Schopenhaur, qtd in “On the Sufferings of the World,” Studies in Pessimism
Schopenhauer saw procreation as a weakness; not an evil thing, it should be stressed, but a weakness, brought about by the cravings of the flesh. The urge to have children and likewise the way in which we all too easily create pregnancies without even planning them results from our being, in effect, tricked by the Wille zum Leben [will to life; the thing-in-itself]. As I say though, Schopenhauer was working in the Kantian tradition, and so all life as we understand it, in his philosophy, is simply appearance; true freedom, that is, the only escape from not just procreation but most suffering of any kind, can only come from a rejection and overcoming of the Will. Poetically beautiful as this line of thinking may be, suffice to say few of us are committed Kantians today.
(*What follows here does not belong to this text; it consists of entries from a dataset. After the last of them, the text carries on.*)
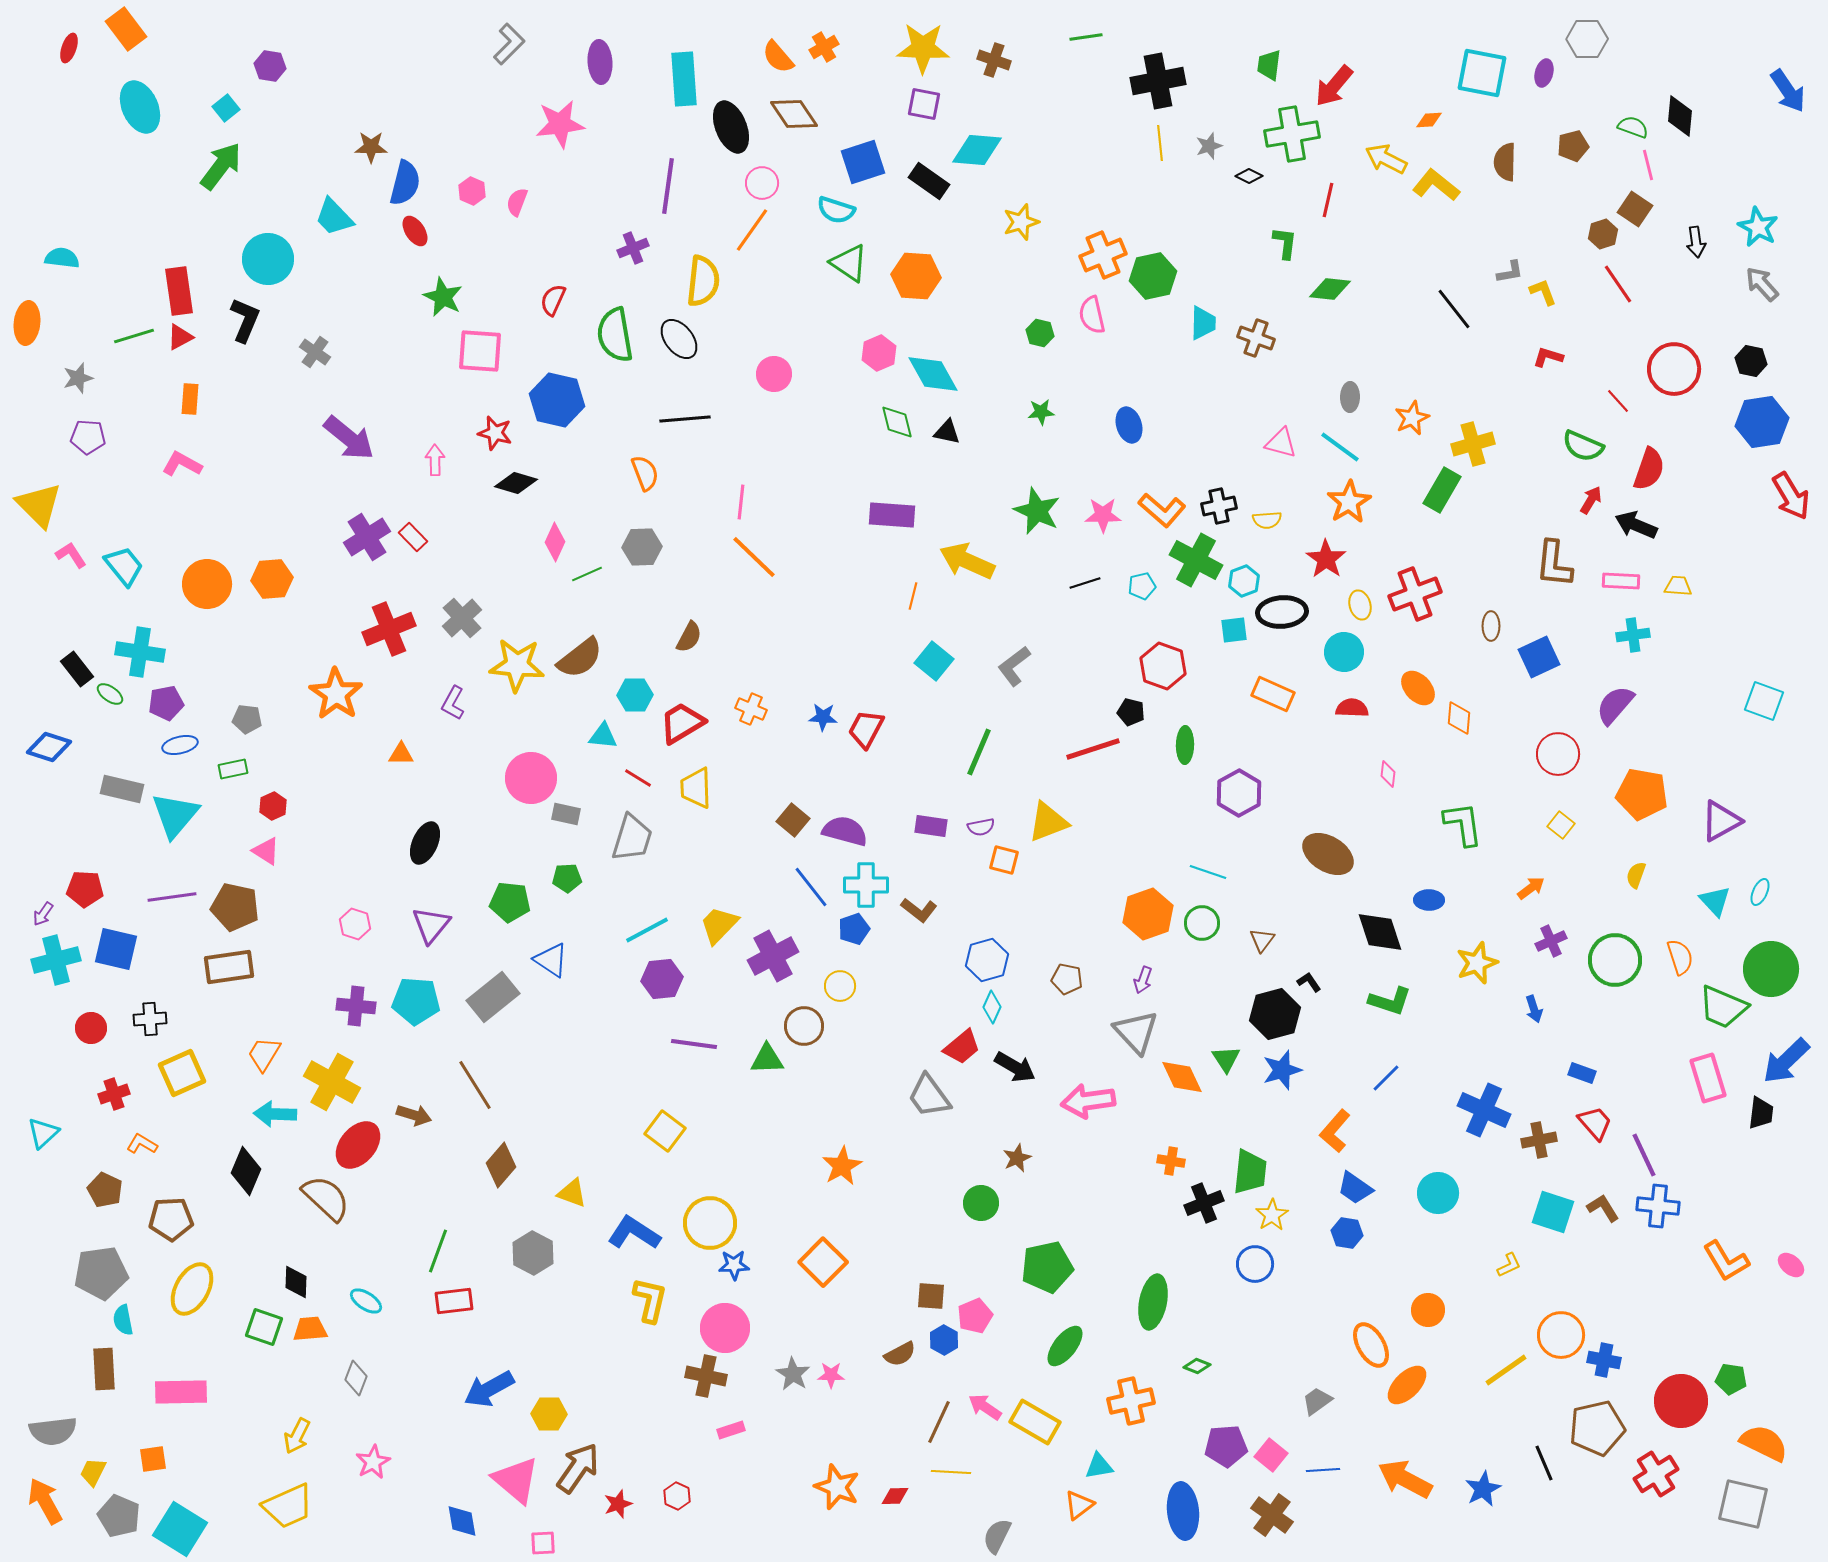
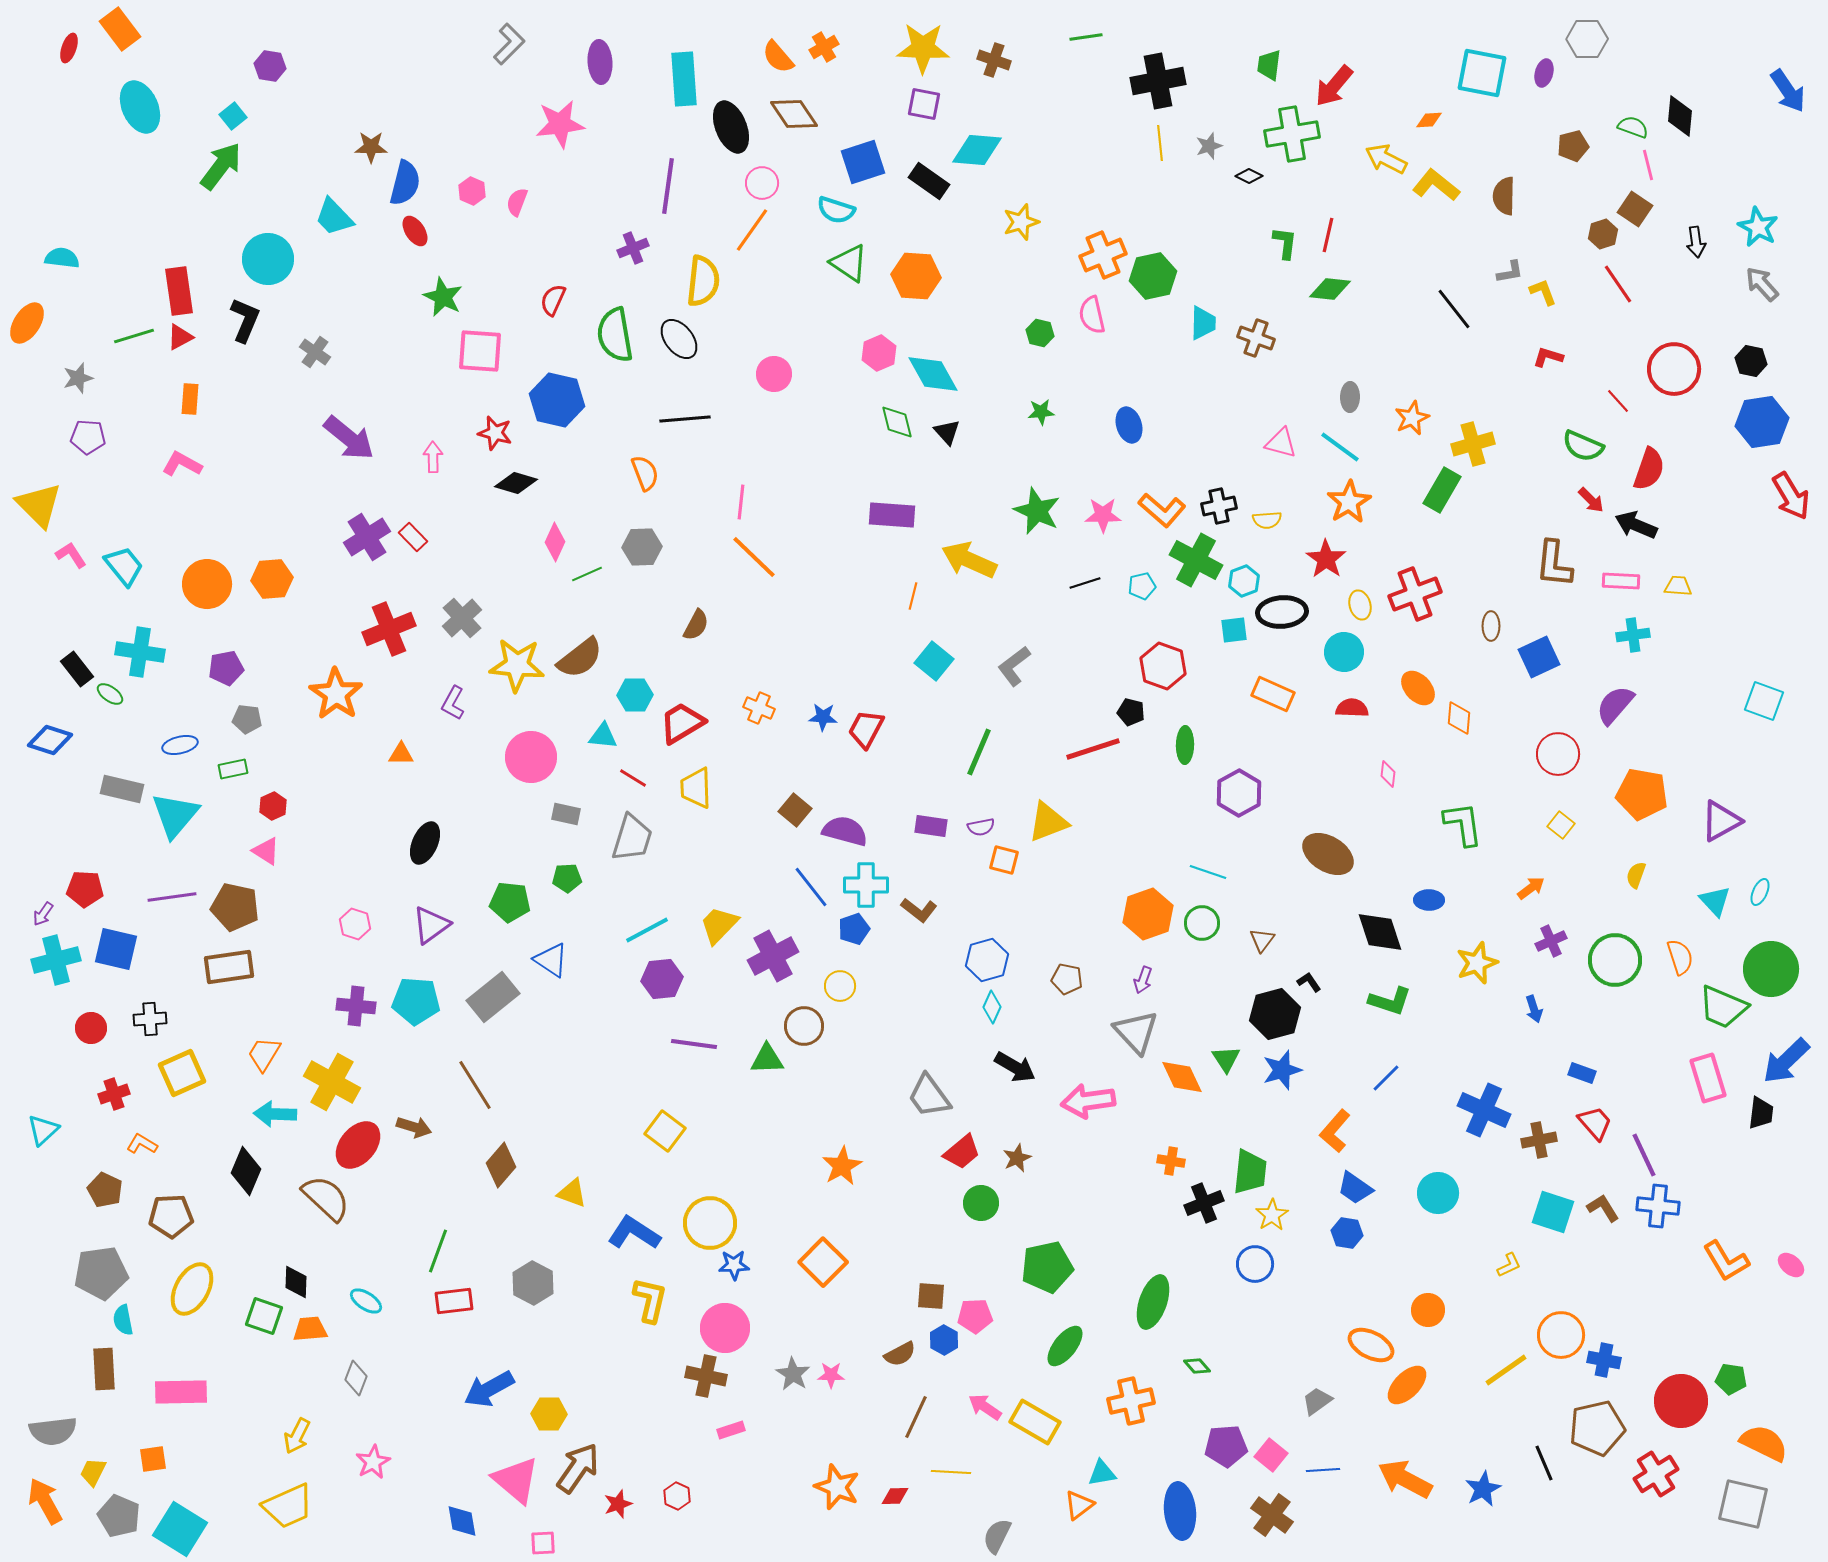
orange rectangle at (126, 29): moved 6 px left
cyan square at (226, 108): moved 7 px right, 8 px down
brown semicircle at (1505, 162): moved 1 px left, 34 px down
red line at (1328, 200): moved 35 px down
orange ellipse at (27, 323): rotated 27 degrees clockwise
black triangle at (947, 432): rotated 36 degrees clockwise
pink arrow at (435, 460): moved 2 px left, 3 px up
red arrow at (1591, 500): rotated 104 degrees clockwise
yellow arrow at (967, 561): moved 2 px right, 1 px up
brown semicircle at (689, 637): moved 7 px right, 12 px up
purple pentagon at (166, 703): moved 60 px right, 35 px up
orange cross at (751, 709): moved 8 px right, 1 px up
blue diamond at (49, 747): moved 1 px right, 7 px up
pink circle at (531, 778): moved 21 px up
red line at (638, 778): moved 5 px left
brown square at (793, 820): moved 2 px right, 10 px up
purple triangle at (431, 925): rotated 15 degrees clockwise
red trapezoid at (962, 1047): moved 105 px down
brown arrow at (414, 1115): moved 12 px down
cyan triangle at (43, 1133): moved 3 px up
brown pentagon at (171, 1219): moved 3 px up
gray hexagon at (533, 1253): moved 30 px down
green ellipse at (1153, 1302): rotated 8 degrees clockwise
pink pentagon at (975, 1316): rotated 20 degrees clockwise
green square at (264, 1327): moved 11 px up
orange ellipse at (1371, 1345): rotated 33 degrees counterclockwise
green diamond at (1197, 1366): rotated 28 degrees clockwise
brown line at (939, 1422): moved 23 px left, 5 px up
cyan triangle at (1099, 1466): moved 3 px right, 7 px down
blue ellipse at (1183, 1511): moved 3 px left
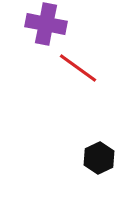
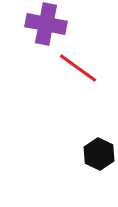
black hexagon: moved 4 px up; rotated 8 degrees counterclockwise
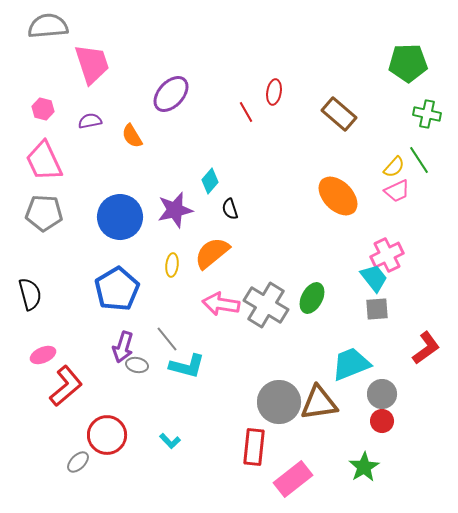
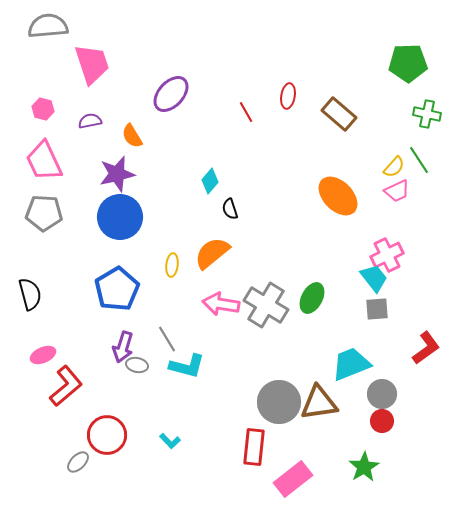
red ellipse at (274, 92): moved 14 px right, 4 px down
purple star at (175, 210): moved 58 px left, 36 px up
gray line at (167, 339): rotated 8 degrees clockwise
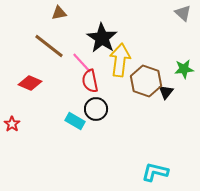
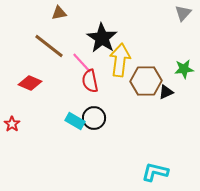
gray triangle: rotated 30 degrees clockwise
brown hexagon: rotated 20 degrees counterclockwise
black triangle: rotated 28 degrees clockwise
black circle: moved 2 px left, 9 px down
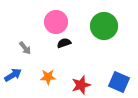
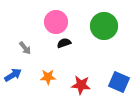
red star: rotated 24 degrees clockwise
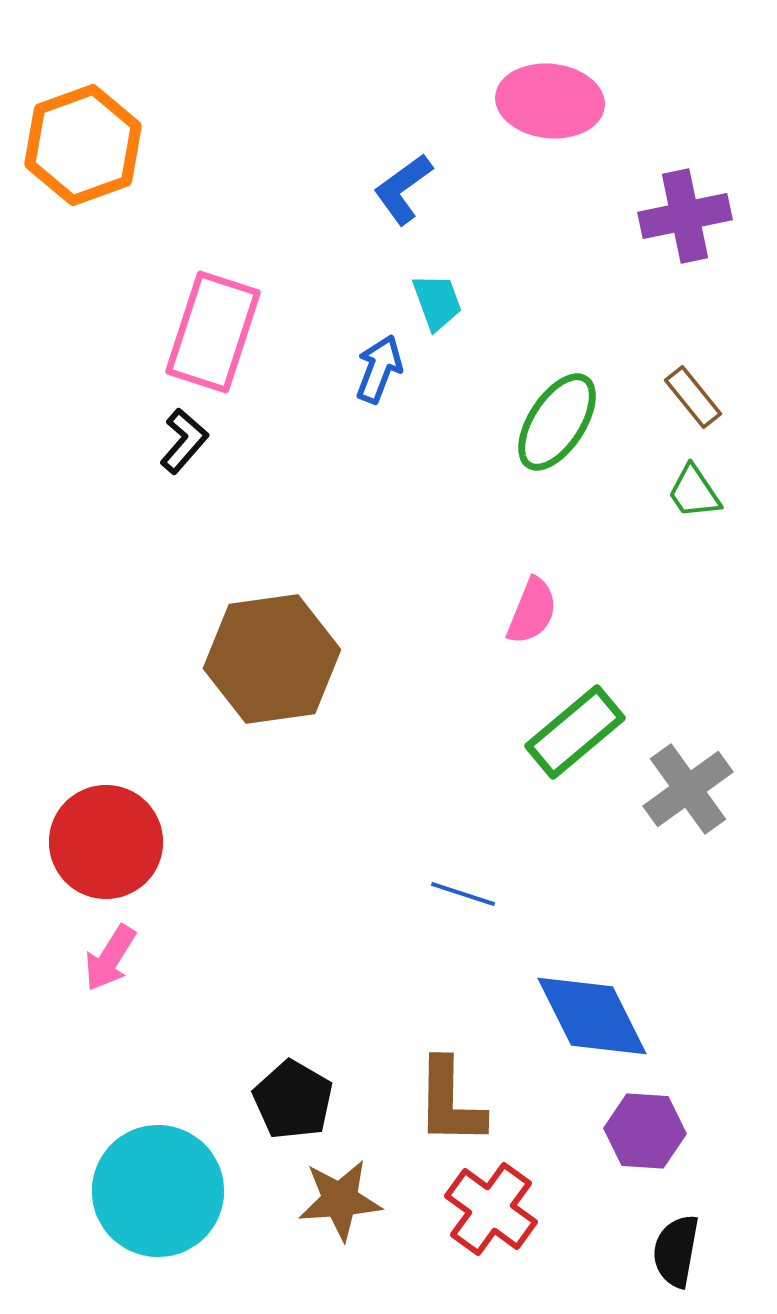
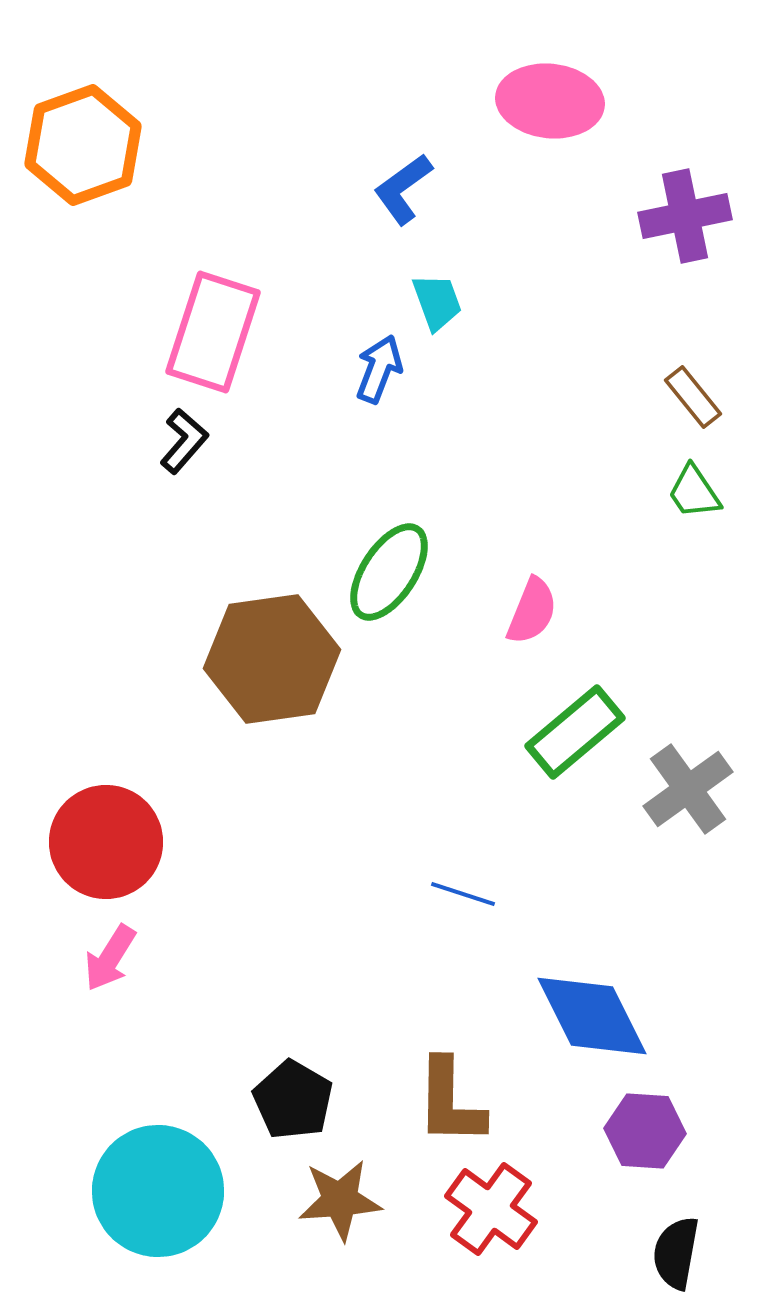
green ellipse: moved 168 px left, 150 px down
black semicircle: moved 2 px down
To specifically answer your question about whether it’s possible to justify having children now, in 2019, as the very world burns around us, yes, of course it’s justifiable. We as a species can consistently find justifications to support whatever we want. Only rarely does justification proceed action. Personally, however, I cannot justify it. No amount of logical contortions or moral arguing seems to affect that. But will people have children, and not simply as sporadic accidents and in unavoidable situations, but by the millions and through predetermined planning? Of course they will. And would I give a different answer if I were alive at any other point in history? Unlikely. All we can do is try and make life as pleasant as possible for those of us that are here, and, yes, to try and stop those that come after us from making the same mistakes we have, the first and most significant of which always necessarily being our creation itself.